**TASK REQUIREMENTS**
Repeat the data that follows verbatim. Images are not part of the copy.

START DATA FOR ANALYSIS

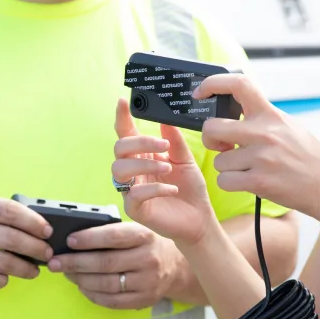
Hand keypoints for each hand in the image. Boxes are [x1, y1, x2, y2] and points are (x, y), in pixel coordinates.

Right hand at [0, 197, 52, 289]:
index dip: (33, 221)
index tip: (47, 230)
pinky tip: (8, 276)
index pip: (10, 211)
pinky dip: (5, 279)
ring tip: (35, 270)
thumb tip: (38, 226)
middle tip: (47, 253)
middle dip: (36, 248)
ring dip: (26, 268)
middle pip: (12, 238)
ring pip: (5, 263)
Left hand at [47, 221, 185, 309]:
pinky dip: (92, 294)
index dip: (89, 239)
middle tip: (56, 262)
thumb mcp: (137, 230)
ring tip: (66, 273)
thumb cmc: (146, 244)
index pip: (113, 237)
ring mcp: (147, 282)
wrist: (174, 266)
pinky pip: (112, 301)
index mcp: (144, 236)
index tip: (68, 241)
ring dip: (81, 279)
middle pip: (106, 263)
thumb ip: (112, 232)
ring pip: (106, 284)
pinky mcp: (143, 300)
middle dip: (76, 262)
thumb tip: (75, 239)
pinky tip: (81, 286)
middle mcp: (148, 259)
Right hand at [111, 98, 219, 246]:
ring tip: (167, 168)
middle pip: (120, 148)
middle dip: (139, 143)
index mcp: (143, 156)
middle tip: (162, 145)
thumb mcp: (185, 159)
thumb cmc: (190, 188)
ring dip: (144, 164)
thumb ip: (174, 140)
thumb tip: (166, 118)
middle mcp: (133, 171)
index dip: (122, 117)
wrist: (199, 218)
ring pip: (120, 170)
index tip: (123, 101)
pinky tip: (172, 189)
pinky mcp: (135, 209)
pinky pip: (134, 195)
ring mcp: (131, 190)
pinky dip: (154, 188)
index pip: (127, 134)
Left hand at [194, 74, 319, 219]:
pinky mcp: (259, 181)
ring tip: (248, 168)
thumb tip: (232, 111)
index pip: (239, 84)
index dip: (213, 83)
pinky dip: (231, 184)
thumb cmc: (307, 157)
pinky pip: (224, 180)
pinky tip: (248, 181)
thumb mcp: (287, 126)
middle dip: (210, 138)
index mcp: (270, 114)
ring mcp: (261, 157)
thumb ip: (261, 118)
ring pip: (218, 160)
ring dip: (227, 167)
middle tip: (221, 145)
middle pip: (212, 127)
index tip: (200, 91)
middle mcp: (264, 132)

END DATA FOR ANALYSIS

**FINISHED EXERCISE**
Hand keypoints for each hand in the image. Boxes are [x1, y1, x2, y2] and points are (x, y), in pixel coordinates.

Right hand at [0, 197, 52, 289]:
index dip: (33, 221)
index tip: (47, 230)
pinky tip: (8, 276)
index pip: (10, 211)
pinky dip: (5, 279)
ring tip: (35, 270)
thumb tip: (38, 226)
middle tip: (47, 253)
middle dip: (36, 248)
ring dip: (26, 268)
middle pip: (12, 238)
ring pip: (5, 263)
Left hand at [47, 221, 185, 309]:
pinky dip: (92, 294)
index dip: (89, 239)
middle tip: (56, 262)
thumb mcp: (137, 230)
ring tip: (66, 273)
thumb cmc: (146, 244)
index pip: (113, 237)
ring mcp: (147, 282)
wrist: (174, 266)
pinky pip: (112, 301)
index mcp: (144, 236)
index tip: (68, 241)
ring dip: (81, 279)
middle pip: (106, 263)
thumb ip: (112, 232)
ring pip: (106, 284)
pinky mcp: (143, 300)
middle dip: (76, 262)
thumb tip: (75, 239)
pinky tip: (81, 286)
middle mcp: (148, 259)
Right hand at [111, 98, 219, 246]:
ring tip: (167, 168)
middle pip: (120, 148)
middle dip: (139, 143)
index mcp: (143, 156)
middle tip: (162, 145)
thumb mcp: (185, 159)
thumb cmc: (190, 188)
ring dip: (144, 164)
thumb ip: (174, 140)
thumb tip: (166, 118)
middle mcp: (133, 171)
index dip: (122, 117)
wrist: (199, 218)
ring pip: (120, 170)
index tip: (123, 101)
pinky tip: (172, 189)
pinky mcp: (135, 209)
pinky pip: (134, 195)
ring mcp: (131, 190)
pinky dip: (154, 188)
index pip: (127, 134)
Left hand at [194, 74, 319, 219]:
pinky mcp: (259, 181)
ring tip: (248, 168)
thumb tip: (232, 111)
index pip: (239, 84)
index dip: (213, 83)
pinky dip: (231, 184)
thumb cmc: (307, 157)
pinky pip: (224, 180)
pinky tip: (248, 181)
thumb mcp: (287, 126)
middle dip: (210, 138)
index mcp: (270, 114)
ring mcp: (261, 157)
thumb ip: (261, 118)
ring pip: (218, 160)
ring dip: (227, 167)
middle tip: (221, 145)
middle pip: (212, 127)
index tip: (200, 91)
middle mcp: (264, 132)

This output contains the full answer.